[wp-hackers] pulling a massive HTML site into Wordpress

Mon Jun 6 10:20:56 UTC 2011

On 6 Jun 2011, at 14:03, Alex Andrews wrote:

> Sadly not, because HTML pages are in no standard format that a given
> plugin could guess. The only possibility would be extracting the raw
> text from the HTML, but because this is the sort of operation that
> you'd have to do in a script anyway, and still then you'd need to
> write something to add them all automatically to WordPress, then you
> might as well cut out the middle man and parse the HTML directly.
> 
> Remember, in learning how to code a script then coding one, you'll
> save time anyway, compared to copy and pasting anyway.
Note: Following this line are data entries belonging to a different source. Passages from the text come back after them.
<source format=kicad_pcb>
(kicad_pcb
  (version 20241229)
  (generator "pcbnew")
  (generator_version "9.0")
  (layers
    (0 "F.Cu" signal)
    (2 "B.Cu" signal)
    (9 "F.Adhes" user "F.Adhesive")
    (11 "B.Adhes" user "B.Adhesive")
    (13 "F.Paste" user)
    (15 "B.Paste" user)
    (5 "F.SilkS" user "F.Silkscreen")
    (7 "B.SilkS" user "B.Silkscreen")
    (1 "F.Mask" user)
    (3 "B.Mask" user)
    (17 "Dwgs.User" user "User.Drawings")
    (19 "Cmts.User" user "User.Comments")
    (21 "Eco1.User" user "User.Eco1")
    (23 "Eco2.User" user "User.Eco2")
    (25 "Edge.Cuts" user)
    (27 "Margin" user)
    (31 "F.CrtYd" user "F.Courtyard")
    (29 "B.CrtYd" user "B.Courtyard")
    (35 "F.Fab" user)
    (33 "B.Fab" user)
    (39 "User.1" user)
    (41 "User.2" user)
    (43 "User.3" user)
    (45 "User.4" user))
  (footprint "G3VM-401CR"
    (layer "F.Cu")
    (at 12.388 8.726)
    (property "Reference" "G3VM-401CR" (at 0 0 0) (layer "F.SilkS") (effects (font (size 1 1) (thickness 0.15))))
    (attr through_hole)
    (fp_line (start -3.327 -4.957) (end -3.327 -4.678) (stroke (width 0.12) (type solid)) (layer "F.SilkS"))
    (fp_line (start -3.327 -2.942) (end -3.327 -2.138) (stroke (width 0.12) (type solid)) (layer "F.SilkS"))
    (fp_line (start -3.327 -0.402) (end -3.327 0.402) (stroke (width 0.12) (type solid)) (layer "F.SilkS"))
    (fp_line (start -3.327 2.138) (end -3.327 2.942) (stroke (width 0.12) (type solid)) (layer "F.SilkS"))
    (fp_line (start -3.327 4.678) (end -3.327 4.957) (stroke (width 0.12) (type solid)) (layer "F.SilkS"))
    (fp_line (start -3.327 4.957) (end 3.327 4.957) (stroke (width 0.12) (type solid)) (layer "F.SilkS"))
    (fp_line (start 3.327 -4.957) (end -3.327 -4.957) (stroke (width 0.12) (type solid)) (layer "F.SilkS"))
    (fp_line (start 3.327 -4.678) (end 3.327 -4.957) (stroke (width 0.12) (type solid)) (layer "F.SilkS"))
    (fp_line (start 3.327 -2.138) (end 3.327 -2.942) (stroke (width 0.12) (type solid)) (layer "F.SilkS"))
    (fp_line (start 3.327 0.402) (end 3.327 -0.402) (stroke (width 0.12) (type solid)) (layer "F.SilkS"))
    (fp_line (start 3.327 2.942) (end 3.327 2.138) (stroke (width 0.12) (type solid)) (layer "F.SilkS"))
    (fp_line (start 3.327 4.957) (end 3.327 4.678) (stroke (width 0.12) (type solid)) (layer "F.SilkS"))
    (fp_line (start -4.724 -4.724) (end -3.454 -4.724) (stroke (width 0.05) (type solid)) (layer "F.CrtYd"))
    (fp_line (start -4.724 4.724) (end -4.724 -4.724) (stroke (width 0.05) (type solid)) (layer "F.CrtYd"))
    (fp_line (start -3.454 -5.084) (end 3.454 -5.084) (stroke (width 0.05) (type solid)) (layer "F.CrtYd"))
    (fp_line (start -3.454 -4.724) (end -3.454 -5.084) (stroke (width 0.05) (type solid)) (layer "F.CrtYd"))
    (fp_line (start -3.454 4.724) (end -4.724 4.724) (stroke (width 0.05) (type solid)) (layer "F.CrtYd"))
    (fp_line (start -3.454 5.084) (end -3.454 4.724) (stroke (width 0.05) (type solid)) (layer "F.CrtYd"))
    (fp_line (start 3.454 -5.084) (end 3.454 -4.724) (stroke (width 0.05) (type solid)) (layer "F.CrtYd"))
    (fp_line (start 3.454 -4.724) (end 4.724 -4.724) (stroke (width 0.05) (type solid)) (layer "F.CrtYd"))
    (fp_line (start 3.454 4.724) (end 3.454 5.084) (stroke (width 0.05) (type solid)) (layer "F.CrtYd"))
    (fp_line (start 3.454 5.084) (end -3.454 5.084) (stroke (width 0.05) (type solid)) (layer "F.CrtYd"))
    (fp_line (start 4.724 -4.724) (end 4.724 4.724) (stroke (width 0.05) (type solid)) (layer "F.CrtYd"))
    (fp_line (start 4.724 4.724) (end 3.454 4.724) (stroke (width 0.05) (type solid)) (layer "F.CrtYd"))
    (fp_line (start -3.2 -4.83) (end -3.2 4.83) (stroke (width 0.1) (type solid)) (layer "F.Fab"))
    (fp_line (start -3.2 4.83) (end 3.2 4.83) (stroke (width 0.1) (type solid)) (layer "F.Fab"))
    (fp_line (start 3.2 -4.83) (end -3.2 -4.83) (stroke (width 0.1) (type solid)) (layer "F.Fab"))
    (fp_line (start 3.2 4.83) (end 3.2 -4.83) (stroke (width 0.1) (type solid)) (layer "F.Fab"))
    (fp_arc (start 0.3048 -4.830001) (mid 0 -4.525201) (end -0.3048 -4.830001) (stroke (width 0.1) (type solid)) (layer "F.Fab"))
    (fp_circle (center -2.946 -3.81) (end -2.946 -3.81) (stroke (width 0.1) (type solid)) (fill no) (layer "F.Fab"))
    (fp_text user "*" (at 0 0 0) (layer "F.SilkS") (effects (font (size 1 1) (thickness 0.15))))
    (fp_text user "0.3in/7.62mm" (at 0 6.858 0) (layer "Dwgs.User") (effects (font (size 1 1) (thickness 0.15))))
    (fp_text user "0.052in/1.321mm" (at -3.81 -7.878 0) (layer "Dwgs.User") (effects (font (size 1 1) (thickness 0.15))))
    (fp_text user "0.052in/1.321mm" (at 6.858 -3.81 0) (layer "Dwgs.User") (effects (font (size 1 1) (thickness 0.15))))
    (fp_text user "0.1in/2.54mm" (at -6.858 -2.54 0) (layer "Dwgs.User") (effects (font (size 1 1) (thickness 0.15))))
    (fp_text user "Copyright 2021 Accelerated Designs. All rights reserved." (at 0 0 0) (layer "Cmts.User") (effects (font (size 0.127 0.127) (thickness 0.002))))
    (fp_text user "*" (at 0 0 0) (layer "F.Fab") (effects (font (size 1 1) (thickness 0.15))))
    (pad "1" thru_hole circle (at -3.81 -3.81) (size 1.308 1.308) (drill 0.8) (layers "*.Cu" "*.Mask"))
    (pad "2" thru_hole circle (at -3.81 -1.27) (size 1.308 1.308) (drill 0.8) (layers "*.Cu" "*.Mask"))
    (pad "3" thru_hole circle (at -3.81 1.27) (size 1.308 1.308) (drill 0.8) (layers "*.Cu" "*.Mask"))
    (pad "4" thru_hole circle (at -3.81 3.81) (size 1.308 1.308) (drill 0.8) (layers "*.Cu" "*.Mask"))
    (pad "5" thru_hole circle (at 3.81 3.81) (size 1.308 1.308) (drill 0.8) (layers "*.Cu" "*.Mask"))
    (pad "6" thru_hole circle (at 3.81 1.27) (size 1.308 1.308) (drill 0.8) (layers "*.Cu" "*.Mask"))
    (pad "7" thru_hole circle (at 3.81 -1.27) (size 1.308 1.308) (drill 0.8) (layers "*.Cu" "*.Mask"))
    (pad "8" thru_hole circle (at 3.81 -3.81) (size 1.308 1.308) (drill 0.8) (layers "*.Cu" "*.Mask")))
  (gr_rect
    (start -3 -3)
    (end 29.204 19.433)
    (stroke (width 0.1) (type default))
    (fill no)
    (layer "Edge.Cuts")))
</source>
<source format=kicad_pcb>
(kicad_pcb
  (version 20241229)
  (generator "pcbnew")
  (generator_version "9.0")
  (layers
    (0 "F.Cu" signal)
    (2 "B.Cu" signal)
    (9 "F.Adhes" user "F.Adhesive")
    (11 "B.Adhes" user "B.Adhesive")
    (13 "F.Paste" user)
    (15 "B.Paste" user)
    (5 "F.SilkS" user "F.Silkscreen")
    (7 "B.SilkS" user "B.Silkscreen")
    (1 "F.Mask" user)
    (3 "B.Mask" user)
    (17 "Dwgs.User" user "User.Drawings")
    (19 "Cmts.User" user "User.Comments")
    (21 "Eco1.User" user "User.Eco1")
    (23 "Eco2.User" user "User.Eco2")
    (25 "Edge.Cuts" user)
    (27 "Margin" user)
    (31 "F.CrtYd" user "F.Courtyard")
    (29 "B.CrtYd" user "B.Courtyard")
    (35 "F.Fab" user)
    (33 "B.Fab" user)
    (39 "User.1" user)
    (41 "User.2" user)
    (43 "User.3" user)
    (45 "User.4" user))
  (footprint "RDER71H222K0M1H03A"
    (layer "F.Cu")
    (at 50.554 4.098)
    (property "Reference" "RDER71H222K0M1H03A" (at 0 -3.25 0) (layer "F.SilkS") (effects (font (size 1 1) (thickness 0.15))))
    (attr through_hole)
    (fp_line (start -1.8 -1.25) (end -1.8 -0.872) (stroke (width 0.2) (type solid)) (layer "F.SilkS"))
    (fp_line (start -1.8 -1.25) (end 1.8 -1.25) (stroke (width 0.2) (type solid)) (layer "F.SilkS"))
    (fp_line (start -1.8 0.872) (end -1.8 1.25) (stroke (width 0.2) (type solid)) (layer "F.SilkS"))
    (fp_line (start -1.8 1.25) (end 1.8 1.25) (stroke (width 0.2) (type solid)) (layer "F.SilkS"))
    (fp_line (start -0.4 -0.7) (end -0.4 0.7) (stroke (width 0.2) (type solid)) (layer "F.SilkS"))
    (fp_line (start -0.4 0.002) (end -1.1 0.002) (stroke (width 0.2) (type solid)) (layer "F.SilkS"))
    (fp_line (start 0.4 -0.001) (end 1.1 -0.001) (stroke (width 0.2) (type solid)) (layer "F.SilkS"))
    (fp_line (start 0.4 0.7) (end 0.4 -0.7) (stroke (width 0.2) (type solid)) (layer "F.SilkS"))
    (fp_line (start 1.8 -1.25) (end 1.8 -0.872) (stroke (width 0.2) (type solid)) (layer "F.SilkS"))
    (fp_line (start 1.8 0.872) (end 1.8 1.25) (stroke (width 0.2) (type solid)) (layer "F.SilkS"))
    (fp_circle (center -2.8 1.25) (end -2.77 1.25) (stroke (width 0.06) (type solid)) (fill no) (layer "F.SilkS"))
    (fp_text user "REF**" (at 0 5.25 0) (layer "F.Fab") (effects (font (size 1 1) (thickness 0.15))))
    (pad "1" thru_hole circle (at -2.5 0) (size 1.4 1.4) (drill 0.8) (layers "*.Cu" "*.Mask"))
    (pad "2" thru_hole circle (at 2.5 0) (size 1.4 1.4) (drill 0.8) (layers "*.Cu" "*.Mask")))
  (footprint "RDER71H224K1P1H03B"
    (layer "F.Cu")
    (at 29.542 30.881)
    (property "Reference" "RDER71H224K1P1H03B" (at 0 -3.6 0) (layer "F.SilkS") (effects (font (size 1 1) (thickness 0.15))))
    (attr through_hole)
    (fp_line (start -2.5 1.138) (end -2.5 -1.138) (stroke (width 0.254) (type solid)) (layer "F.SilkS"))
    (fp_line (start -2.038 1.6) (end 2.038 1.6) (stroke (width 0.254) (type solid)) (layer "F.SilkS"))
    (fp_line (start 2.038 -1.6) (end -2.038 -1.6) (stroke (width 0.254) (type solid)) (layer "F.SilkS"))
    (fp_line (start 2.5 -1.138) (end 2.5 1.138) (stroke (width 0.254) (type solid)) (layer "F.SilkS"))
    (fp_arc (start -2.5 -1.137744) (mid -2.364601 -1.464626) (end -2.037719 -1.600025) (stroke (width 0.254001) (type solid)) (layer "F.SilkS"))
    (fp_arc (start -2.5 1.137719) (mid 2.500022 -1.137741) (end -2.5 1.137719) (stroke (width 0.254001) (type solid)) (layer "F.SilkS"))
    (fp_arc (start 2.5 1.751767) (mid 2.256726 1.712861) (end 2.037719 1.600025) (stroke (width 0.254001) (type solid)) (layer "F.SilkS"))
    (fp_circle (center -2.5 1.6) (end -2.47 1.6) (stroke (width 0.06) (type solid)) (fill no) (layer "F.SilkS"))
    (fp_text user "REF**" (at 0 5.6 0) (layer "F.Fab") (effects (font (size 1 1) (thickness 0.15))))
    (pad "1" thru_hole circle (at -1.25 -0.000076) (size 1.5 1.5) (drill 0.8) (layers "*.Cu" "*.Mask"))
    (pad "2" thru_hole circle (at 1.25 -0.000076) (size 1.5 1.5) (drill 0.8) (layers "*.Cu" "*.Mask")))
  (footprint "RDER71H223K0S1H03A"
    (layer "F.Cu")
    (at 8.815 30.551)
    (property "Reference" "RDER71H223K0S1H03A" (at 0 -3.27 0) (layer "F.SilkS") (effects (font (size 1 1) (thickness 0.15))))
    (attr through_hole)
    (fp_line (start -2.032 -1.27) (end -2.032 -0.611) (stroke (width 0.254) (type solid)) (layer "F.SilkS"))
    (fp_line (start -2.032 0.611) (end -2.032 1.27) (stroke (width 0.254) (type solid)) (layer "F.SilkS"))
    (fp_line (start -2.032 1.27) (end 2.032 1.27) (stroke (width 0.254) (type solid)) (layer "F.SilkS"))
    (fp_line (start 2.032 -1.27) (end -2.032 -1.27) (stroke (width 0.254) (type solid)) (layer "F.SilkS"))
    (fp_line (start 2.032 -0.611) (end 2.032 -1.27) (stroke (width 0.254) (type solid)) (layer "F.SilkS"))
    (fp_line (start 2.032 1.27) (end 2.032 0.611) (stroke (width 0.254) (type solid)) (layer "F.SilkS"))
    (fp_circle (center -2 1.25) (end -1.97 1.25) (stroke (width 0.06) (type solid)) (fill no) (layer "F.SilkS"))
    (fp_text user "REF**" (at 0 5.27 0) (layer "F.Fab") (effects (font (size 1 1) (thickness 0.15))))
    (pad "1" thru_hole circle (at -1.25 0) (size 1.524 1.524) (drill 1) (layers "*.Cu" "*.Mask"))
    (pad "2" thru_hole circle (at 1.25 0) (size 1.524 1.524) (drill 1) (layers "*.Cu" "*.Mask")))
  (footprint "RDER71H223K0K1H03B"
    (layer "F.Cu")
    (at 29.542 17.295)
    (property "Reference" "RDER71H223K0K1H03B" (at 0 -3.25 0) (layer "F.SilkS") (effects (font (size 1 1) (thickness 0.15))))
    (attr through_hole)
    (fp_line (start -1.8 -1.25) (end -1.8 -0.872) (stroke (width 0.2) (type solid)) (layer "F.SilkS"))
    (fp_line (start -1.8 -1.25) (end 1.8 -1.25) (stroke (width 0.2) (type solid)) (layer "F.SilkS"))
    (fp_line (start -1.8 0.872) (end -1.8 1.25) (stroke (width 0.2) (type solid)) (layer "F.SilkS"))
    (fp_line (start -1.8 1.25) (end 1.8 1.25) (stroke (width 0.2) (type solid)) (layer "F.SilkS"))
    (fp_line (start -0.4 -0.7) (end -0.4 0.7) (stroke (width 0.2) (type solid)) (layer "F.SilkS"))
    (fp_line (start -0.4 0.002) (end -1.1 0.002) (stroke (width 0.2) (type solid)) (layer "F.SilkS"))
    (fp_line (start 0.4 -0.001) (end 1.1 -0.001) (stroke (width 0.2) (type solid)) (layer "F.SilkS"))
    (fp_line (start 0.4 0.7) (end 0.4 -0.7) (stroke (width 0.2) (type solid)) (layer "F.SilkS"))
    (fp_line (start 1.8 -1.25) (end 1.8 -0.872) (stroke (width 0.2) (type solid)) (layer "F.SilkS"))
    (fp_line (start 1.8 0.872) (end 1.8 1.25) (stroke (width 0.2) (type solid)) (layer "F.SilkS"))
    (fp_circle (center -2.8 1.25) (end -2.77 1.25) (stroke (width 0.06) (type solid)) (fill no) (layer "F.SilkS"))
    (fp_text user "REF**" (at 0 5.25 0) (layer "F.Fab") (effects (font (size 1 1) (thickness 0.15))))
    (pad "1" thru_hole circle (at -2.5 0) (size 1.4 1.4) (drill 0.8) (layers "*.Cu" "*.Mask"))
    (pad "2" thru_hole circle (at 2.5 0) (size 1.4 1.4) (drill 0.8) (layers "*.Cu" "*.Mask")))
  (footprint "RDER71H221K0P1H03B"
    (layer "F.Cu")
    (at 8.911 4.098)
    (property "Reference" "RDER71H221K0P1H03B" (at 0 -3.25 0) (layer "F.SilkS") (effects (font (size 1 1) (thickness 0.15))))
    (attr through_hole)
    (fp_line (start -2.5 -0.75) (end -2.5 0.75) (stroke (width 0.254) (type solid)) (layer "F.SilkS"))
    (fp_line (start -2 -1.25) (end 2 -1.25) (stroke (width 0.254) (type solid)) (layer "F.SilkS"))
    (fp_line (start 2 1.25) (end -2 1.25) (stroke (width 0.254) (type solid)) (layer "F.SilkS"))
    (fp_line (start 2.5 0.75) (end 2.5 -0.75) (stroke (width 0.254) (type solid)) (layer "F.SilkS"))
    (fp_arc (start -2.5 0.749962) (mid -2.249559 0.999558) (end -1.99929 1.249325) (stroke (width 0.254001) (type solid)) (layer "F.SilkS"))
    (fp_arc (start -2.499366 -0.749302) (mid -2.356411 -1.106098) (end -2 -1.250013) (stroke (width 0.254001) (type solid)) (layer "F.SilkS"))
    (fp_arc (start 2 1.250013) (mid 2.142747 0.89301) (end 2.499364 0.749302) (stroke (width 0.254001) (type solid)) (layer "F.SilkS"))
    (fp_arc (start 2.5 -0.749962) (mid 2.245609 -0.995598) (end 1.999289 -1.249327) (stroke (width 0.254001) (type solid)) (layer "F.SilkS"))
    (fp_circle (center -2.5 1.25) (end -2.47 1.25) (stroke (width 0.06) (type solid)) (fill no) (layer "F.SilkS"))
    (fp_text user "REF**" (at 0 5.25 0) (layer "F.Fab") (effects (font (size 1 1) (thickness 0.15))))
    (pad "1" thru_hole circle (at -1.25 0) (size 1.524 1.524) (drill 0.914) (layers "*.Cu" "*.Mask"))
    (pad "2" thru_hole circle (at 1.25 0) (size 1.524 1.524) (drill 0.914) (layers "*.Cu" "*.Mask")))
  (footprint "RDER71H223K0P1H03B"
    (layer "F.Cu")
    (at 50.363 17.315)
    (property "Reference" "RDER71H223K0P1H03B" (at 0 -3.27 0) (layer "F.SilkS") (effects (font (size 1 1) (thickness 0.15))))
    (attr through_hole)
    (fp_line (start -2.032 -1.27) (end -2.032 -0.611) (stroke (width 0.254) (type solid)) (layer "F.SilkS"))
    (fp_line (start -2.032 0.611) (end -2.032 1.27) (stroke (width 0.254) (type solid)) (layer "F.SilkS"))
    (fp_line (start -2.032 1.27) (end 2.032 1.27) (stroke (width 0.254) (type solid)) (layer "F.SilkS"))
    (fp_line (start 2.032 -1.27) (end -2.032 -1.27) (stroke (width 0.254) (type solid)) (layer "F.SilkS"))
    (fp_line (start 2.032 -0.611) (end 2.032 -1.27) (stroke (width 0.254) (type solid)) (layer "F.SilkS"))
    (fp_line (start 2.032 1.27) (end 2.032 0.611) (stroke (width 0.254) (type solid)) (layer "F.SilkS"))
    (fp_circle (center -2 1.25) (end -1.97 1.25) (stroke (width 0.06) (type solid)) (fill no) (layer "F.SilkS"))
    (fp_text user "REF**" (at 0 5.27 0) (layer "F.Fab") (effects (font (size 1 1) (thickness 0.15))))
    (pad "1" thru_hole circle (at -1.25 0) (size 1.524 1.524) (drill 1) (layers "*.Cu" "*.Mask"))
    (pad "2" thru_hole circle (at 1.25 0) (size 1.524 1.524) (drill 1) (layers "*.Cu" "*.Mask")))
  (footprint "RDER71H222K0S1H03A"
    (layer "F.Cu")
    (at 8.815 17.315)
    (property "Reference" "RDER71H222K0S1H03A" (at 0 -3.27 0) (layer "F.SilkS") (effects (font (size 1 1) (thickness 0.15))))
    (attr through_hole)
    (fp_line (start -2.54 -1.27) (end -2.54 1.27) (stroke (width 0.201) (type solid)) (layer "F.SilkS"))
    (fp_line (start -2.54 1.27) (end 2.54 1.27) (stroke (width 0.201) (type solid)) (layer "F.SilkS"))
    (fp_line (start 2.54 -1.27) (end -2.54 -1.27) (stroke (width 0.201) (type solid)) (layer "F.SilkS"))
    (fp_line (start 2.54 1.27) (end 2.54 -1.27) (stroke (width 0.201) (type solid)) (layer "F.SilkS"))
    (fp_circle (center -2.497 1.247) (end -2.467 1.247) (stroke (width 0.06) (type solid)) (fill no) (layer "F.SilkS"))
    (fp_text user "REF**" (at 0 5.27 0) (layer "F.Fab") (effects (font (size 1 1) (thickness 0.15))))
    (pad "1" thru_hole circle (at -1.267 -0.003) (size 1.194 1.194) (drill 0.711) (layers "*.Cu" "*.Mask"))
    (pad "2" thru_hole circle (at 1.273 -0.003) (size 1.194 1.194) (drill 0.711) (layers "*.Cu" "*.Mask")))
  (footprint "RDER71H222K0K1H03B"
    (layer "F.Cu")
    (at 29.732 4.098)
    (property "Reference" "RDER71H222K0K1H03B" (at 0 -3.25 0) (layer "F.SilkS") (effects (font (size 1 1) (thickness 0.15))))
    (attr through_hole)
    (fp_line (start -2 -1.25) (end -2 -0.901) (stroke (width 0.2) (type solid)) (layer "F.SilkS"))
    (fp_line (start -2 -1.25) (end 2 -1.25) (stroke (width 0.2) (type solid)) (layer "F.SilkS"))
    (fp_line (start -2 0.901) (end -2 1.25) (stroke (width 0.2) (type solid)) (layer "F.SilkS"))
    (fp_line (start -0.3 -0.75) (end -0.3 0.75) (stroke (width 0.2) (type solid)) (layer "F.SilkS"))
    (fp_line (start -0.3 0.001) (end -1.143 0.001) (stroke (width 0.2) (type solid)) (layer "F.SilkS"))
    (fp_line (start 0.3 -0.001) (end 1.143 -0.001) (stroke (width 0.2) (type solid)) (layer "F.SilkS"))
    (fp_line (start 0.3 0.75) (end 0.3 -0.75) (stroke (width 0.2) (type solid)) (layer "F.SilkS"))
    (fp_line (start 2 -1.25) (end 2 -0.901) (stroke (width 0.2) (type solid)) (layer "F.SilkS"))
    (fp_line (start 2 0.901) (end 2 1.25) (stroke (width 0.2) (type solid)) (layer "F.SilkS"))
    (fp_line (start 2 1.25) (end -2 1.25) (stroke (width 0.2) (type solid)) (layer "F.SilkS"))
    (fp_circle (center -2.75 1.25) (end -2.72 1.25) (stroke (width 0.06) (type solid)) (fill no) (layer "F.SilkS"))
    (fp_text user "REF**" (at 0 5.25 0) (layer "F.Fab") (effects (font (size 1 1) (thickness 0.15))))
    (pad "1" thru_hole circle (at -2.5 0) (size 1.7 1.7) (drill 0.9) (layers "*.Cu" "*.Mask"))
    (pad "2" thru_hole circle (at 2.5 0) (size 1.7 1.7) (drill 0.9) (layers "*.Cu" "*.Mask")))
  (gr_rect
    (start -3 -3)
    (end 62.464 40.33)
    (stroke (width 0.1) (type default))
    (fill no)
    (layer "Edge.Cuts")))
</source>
Definitely. Cutting and pasting 50,000 HTML files is either the work of 1000 people like me, or it's a quick path to insanity for me alone.

So I need to: 1) find a script / working method to parse the HTML files so the content I need is separated out; 2) make sure I have my Wordpress post structure set up to render the content I need in the way I need it; 3) find a script / working method to take the parsed data, stored in whatever way it is stored, from 50,000 HTML files and input it into 50,000 new Wordpress posts, preserving dates, categories, authors, and other things I need aside from the main content.

I guess I have to get on top of PHP Simple, HTML DOM Parser first.

Hopefully others will have further clues!

Thanks for your replies so far.

best,
JB